Always nice to hear from another pirate.

Yeharr

8:48 AM, June 20, 2005  
Anonymous Anonymous said...

Also to further Lisa's point, the form of religion reported by the media today is a Christian religion that focuses solely on hot-button issues such as gay marriage, while rooted on by Republican operatives. Religion as a whole is not falling for it, even if Evangelicals are. Case and point, President Bush's recent visit to Calvin College.

http://chuckcurrie.blogs.com/chuck_currie/2005/05/evangelical_chr.html

4:02 PM, June 21, 2005  
Blogger Balloon Pirate said...

I beg your pardon, Kevin?

"the form of religion reported by the media today..."

Ummm...I think we're basically in agreement here about the main issue, but I do take umbrage with that particular turn of phrase.

"the form of religion reported by the media today..." makes it sound like 'the media' is misreporting a certain style of evangelical extremism. I beg to differ. I feel that a certain style of evangelical extremism has made itself the mouthpiece for the evangelical movement. Those who follow this particular religiousity also feel that they were the ones who tipped the electoral scales towards Bush in the previous election, and furthermore, they feel that they are 'owed' a certain amount of fealty by this administration.
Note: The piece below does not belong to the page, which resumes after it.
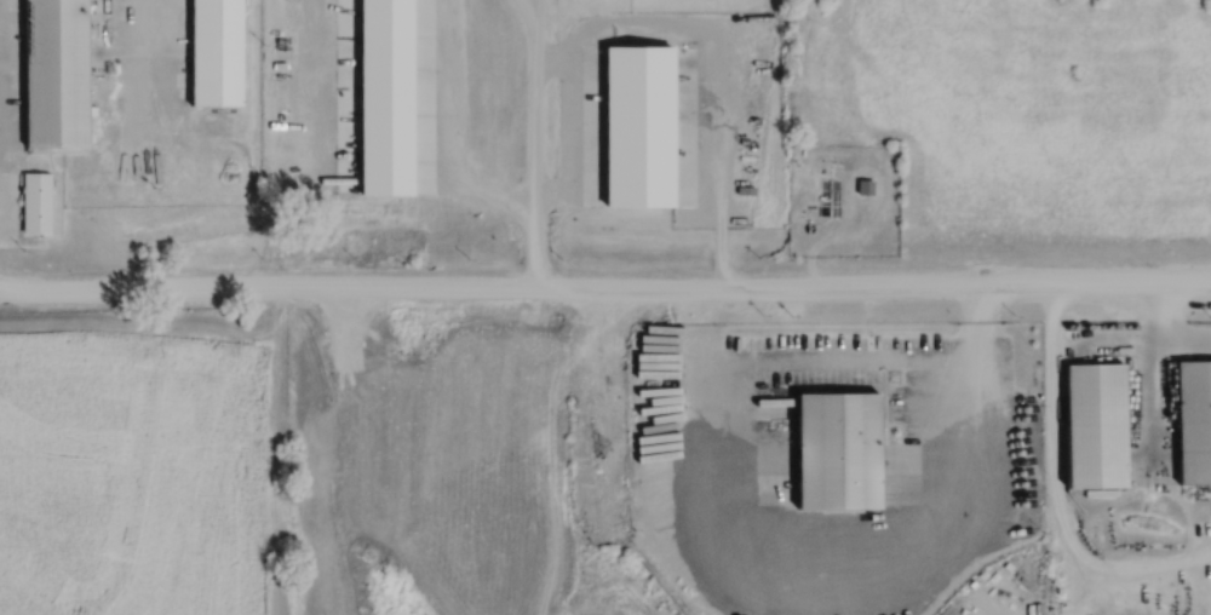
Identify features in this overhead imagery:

By no means do I feel that this branch of evangelical Christianity represents the mainstream of that movement, but they speak the loudest, and carry the most political weight. If anything 'the media' has not done enough to point this out.

Do you disagree?

Yeharr

7:47 PM, June 21, 2005  
Blogger lilmammal said...

Very interesting indeed. It's disturbing to see how many points from the list we've checked off! Eek!

7:38 AM, June 23, 2005  
Blogger Balloon Pirate said...

By my count, Indie, we're 14-for-14

Yeharr

7:44 AM, June 23, 2005  
Blogger "Radical" Russ said...

I posted recently on the arising Christian Left that is sick of the evangelicals speaking for them. So there are some true Christians left. (Not exactly a pun to pardon, but definitely a clever turn of phrase!)